- _ASSIGNED TASK 1_: From the Matisse interview excerpt below, list each benefit that Seckler says a government subsidy would bring the painter.

━━ EXTRACT PROVIDED ━━

Adam Harrison Levy | Interviews

Henri Matisse: The Lost Interview, Part II

Jerome Seckler’s unpublished interview with Matisse is distinctive for its combative tone. Seckler’s questions are direct and often challenging. Matisse is sometimes on the defensive, at other times formidable. They seem to have struck up a jousting but respectful dynamic. 

Peppered between the tense clashes, which are mainly at the start of the interview, there are moments of humor. Towards the end Matisse shows his vulnerability when he asks Seckler if he thinks he is neurotic. 

This is in contrast to other interviews that Matisse gave around this time, especially for French radio in 1942. The tone in that interview was deferential; Matisse’s replies are abstract and aloof. 

In yesterday’s excerpt, Seckler began the interview by probing Matisse’s use of subject matter as a source of inspiration. Seckler had been conducting a series of interviews with other French painters of the time, and he knew this was a point of contention for Matisse. 

Seckler pecks away at him, brings up an old quote, and pushes Matisse into saying that that his art should lead the viewer into “a domain that puts him outside of his annoyances,” an argument for art for everyday people, for decoration, for pleasure and repose. Matisse goes on to say that his paintings should please a worker for its own aesthetic sake, as opposed to the appreciation that a banker might show, who sees art primarily in relationship to other art on the market. It’s a prescient statement that might easily apply to the nature of art and its market today.

Matisse goes on to revisit the wounds of past criticisms and proudly, almost boastfully, claims that although he has not always been understood as an artist, he is now being “admitted,” meaning accepted by the art establishment (after years of neglect, the French Government, in 1945, bought seven of his paintings). Seckler’s astute questions give us a glimpse into the insecurities of one of the most important artists of the twentieth century. 

In the radio interview, when he was asked generically “Why do you paint, Mr. Matisse?,” he replied generically, “to translate my emotions, the feelings and reactions of my sensibility through color and drawing … ”  

In contrast, Seckler’s Brooklyn-born chutzpah got Matisse’s goat. As a result, we have a much more revealing interview. As ee cumings once said, “always the beautiful answer who asks a more beautiful question.”

In part two of the interview, published here, things take a more political turn. Read Part 1 here.


Jerome Seckler
: If the artist plays such an important role in society, don’t you think that a government subsidy should be paid the painter just like it pays any other government worker? He wouldn’t have to worry about where his next piece of bread was coming from. He could live a normal family life like any other person. He wouldn’t be at the mercy of a dealer. He should really be free to paint.

Henri Matisse: I am against ease. If one leaves the possibilities of getting a pension from the government for painting, to all the people who want to paint, all the Sunday painters will seize a brush. That is impossible. It is necessary that there be a straining. While giving to people who want to paint the facilities of doing it, it is necessary to put up a very strong barrier to prevent the invasion of the bad painter. Each time that a student who devotes himself to painting arrives at school for the first time, he should be given a volley of blows by a stick and after to lead him back to his home and he will see if he wants to begin again. If there was a test like that there would be a great many who would not return.

━━━

- _ASSIGNED TASK 2_: How many lines of the listing below contain the string "True"? Reply with the number alone.

━━ PROVIDED DATA ━━

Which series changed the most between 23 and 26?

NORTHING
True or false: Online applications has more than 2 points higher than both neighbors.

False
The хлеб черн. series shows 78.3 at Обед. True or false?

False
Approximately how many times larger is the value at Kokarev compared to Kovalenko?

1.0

━━━
━━ PROVIDED DATA ━━

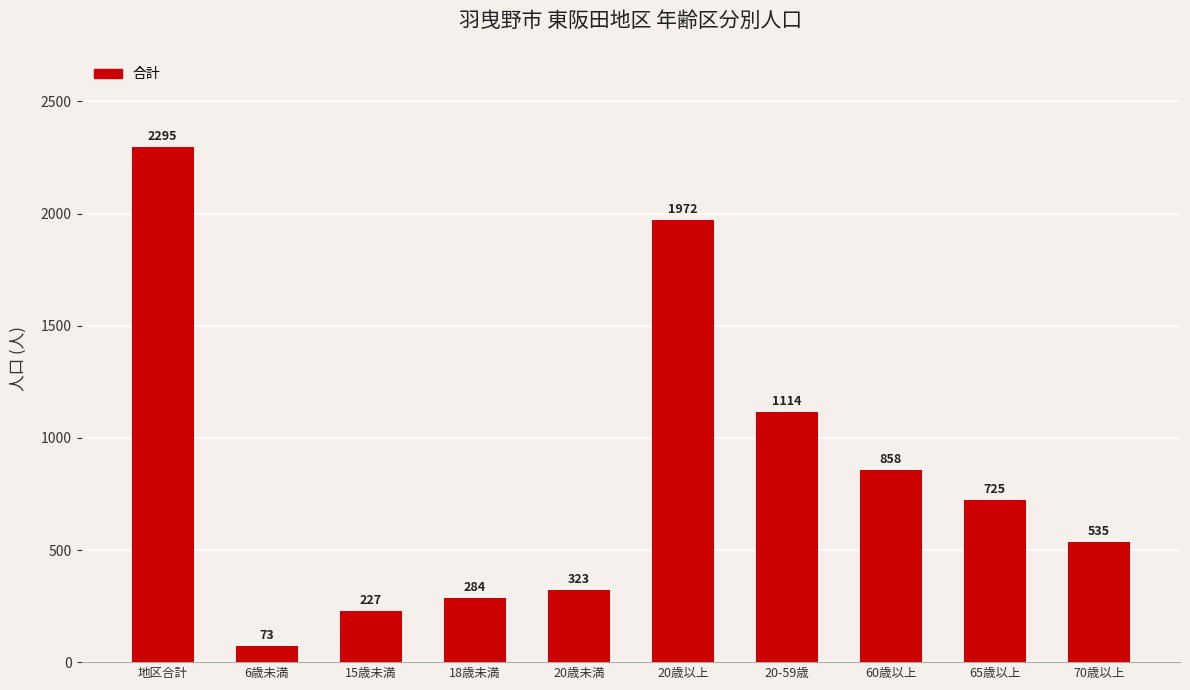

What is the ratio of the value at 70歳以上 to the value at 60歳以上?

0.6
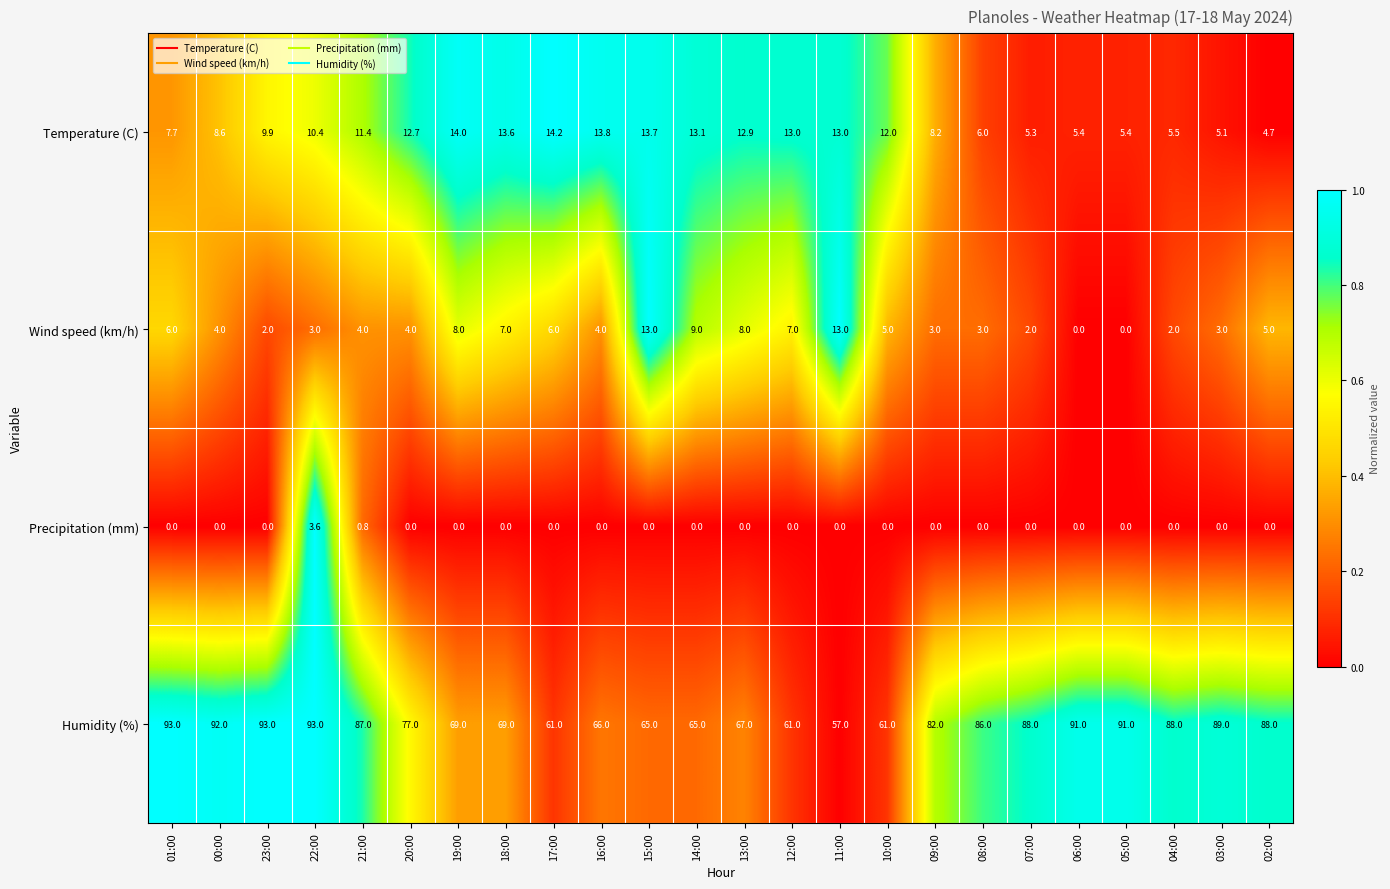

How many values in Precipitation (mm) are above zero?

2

━━━

- _REPLY 1_:
- He wouldn't have to worry about where his next piece of bread was coming from.
- He could live a normal family life like any other person.
- He wouldn't be at the mercy of a dealer.
- He should really be free to paint.

- _REPLY 2_: 2